Passage ▸
────────────────────────────────────────
Collation Edition IsAutoCreateStatistics IsAutoUpdateStatistics IsFulltextEnabled LastGoodCheckDbTime LCID Recovery SQLSortOrder Status Updateability UserAccess Version
SQL_Latin1_General_CP1_CI_AS FabricSQLDB 1 1 1 12/31/1899 1033 FULL 52 ONLINE READ_WRITE MULTI_USER 981

The query can be run also against the SQL analytics endpoints available for warehouses in Microsoft Fabric.

Output:

Collation Edition IsAutoCreateStatistics IsAutoUpdateStatistics IsFulltextEnabled LastGoodCheckDbTime LCID Recovery SQLSortOrder Status Updateability UserAccess Version
Latin1_General_100_BIN2_UTF8 DataWarehouse 1 1 1 12/31/1899 1033 SIMPLE 0 ONLINE READ_WRITE MULTI_USER 987

Respectively, for lakehouses:

Collation Edition IsAutoCreateStatistics IsAutoUpdateStatistics IsFulltextEnabled LastGoodCheckDbTime LCID Recovery SQLSortOrder Status Updateability UserAccess Version
Latin1_General_100_BIN2_UTF8 LakeWarehouse 1 1 1 12/31/1899 1033 SIMPLE 0 ONLINE READ_WRITE MULTI_USER 987

A similar output is obtained if one runs the query against SQL database's SQL analytics endpoint:

Output:

Collation Edition IsAutoCreateStatistics IsAutoUpdateStatistics IsFulltextEnabled LastGoodCheckDbTime LCID Recovery SQLSortOrder Status Updateability UserAccess Version
Latin1_General_100_BIN2_UTF8 LakeWarehouse 1 1 1 12/31/1899 1033 SIMPLE 0 ONLINE READ_WRITE MULTI_USER 987

SQL databases seem to inherit the collation from the earlier versions of SQL Server.
────────────────────────────────────────
Data extract ▸
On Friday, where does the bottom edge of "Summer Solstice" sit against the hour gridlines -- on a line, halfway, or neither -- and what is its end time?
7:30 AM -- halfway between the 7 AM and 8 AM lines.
────────────────────────────────────────
Tasks for this exercise ▸
**1.** Take the passage on Microsoft Fabric database properties and rewrite everything from "A similar output" down to "of SQL Server.", with "earlier versions" replaced by "older releases".
**2.** According to the passage on Microsoft Fabric database properties, what collation does the query return for lakehouses?

Task-by-task solutions ▸
**1.**
A similar output is obtained if one runs the query against SQL database's SQL analytics endpoint:

Output:

Collation Edition IsAutoCreateStatistics IsAutoUpdateStatistics IsFulltextEnabled LastGoodCheckDbTime LCID Recovery SQLSortOrder Status Updateability UserAccess Version
Latin1_General_100_BIN2_UTF8 LakeWarehouse 1 1 1 12/31/1899 1033 SIMPLE 0 ONLINE READ_WRITE MULTI_USER 987

SQL databases seem to inherit the collation from the older releases of SQL Server.

**2.** Latin1_General_100_BIN2_UTF8